Task directions. Once every line in the data that follows has been checked for the word "Buzzer", give only the number of lines that hold it.

Input material.
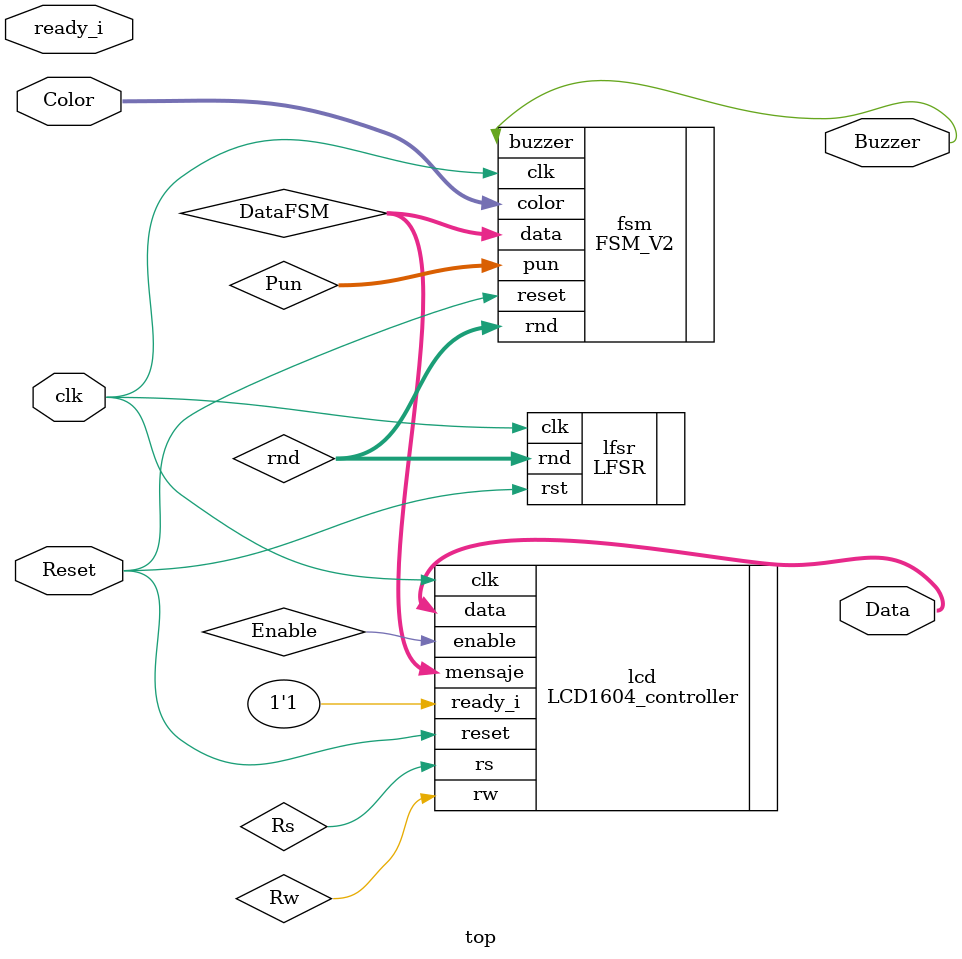
<source format=v>

module top (
    input clk,
    input Reset,
    input ready_i,
    input  [2:0] Color, 
    output [7:0] Data,
    output Buzzer
  );
  
  wire [2:0] DataFSM;
  wire [7:0] Pun; 
  wire [7:0] Mpun;
  wire [7:0] Apun;
  wire Rs;
  wire Rw;
  wire Enable;
  wire [1:0] rnd;  


  FSM_V2 #(2, 3, 2, 100, 50,20) fsm( 
        .clk(clk),.reset(Reset),.color(Color),.pun(Pun),.buzzer(Buzzer),.data(DataFSM),.rnd(rnd)
  );

  LFSR lfsr(
        .clk(clk),.rst(Reset),.rnd(rnd)
  );
  

  LCD1604_controller #(4, 32, 20, 8, 8, 40, 80) lcd(
        .clk(clk),.reset(Reset),.ready_i(1'b1),.mensaje(DataFSM),.rs(Rs),.rw(Rw),.enable(Enable),.data(Data)
  );
endmodule
</source>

Answer area. 2